▶ Records to use:
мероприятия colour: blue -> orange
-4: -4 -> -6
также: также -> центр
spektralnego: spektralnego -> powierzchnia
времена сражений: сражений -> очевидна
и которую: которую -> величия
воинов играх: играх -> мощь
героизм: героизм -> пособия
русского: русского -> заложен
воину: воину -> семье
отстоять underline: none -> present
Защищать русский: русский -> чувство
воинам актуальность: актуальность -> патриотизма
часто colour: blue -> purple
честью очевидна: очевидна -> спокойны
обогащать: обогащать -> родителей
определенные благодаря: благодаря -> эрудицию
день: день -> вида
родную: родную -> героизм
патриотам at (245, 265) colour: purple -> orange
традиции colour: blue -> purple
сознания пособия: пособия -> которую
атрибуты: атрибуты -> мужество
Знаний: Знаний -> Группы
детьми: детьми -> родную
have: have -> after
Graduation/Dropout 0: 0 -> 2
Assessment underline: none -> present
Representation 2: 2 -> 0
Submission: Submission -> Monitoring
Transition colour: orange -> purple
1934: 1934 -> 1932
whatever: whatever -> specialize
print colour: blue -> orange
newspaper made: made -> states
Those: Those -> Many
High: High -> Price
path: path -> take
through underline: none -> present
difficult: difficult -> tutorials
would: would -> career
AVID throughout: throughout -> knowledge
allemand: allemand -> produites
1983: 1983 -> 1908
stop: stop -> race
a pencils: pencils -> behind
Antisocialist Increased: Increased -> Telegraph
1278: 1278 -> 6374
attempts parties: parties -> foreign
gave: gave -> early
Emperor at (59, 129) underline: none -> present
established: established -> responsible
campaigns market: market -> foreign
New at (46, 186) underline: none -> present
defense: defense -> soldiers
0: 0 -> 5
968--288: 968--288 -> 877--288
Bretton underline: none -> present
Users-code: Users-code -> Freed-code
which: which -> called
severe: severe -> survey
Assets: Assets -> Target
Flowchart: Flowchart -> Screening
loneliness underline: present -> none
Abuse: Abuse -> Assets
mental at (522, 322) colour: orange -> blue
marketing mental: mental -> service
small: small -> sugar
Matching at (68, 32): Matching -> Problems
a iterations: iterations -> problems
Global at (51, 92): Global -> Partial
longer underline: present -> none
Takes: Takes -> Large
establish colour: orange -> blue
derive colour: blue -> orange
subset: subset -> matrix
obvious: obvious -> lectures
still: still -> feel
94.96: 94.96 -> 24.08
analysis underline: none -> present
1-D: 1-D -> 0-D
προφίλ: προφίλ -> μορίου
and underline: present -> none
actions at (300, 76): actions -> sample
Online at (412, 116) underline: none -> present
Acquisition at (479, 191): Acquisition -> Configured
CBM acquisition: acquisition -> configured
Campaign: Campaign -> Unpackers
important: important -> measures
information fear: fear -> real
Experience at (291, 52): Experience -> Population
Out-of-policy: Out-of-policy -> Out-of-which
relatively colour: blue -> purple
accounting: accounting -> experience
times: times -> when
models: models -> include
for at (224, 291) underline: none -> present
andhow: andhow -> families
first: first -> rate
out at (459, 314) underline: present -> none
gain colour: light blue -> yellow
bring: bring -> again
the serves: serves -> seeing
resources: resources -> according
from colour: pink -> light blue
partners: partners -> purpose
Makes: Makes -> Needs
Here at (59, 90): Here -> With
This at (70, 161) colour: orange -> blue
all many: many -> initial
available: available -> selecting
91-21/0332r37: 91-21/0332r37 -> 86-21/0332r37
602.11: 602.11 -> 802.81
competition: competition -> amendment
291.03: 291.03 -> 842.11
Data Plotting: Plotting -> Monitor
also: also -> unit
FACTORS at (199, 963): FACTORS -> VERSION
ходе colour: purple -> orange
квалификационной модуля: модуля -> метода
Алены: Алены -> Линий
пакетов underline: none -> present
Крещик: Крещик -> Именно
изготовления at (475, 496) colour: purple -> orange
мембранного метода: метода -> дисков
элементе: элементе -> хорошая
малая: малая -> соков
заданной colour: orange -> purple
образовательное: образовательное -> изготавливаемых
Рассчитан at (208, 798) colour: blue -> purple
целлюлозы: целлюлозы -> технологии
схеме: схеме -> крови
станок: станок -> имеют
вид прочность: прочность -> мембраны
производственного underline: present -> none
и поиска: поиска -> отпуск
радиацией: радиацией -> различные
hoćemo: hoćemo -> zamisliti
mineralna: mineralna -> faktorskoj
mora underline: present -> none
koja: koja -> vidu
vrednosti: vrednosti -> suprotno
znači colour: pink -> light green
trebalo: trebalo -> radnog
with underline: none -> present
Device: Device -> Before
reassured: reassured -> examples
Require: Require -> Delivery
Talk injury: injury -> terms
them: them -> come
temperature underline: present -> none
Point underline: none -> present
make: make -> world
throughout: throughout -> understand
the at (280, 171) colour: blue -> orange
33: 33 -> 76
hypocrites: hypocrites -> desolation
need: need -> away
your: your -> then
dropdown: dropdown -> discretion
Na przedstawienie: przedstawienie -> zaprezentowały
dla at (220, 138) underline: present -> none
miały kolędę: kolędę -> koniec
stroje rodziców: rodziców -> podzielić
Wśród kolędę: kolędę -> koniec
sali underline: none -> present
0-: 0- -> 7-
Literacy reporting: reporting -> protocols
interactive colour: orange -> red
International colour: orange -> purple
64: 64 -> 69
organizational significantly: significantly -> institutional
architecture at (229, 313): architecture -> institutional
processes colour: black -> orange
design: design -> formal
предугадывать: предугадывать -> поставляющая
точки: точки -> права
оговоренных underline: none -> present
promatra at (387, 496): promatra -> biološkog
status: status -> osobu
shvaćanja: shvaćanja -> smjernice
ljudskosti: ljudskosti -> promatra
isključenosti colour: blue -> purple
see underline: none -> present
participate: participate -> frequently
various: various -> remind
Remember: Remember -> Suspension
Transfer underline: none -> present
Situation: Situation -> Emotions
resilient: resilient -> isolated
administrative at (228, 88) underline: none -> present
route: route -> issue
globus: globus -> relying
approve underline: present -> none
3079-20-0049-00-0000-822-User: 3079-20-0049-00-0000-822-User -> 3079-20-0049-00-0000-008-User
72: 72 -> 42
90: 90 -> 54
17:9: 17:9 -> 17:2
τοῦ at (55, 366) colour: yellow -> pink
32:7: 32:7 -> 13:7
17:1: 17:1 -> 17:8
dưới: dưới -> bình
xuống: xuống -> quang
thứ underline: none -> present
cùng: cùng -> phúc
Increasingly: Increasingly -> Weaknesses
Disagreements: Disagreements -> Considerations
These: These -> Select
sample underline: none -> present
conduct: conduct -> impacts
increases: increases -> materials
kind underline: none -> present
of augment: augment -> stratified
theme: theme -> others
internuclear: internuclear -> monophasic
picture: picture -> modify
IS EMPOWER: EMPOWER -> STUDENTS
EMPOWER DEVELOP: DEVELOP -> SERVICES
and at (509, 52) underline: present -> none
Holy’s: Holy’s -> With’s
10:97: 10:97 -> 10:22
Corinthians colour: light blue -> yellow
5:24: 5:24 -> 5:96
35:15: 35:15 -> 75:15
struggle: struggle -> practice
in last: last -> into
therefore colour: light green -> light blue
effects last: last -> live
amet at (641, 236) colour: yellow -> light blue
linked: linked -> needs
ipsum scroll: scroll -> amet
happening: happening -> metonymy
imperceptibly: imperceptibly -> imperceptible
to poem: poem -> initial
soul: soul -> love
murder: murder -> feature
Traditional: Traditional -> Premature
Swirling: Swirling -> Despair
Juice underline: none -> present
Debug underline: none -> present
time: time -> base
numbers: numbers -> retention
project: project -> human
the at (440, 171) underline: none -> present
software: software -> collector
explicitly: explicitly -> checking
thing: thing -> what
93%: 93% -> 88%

▶ Goal:
Quote each line above that contains the string "which", treating uppercase and lowercase as distinct.

▶ Task output:
which: which -> called
Out-of-policy: Out-of-policy -> Out-of-which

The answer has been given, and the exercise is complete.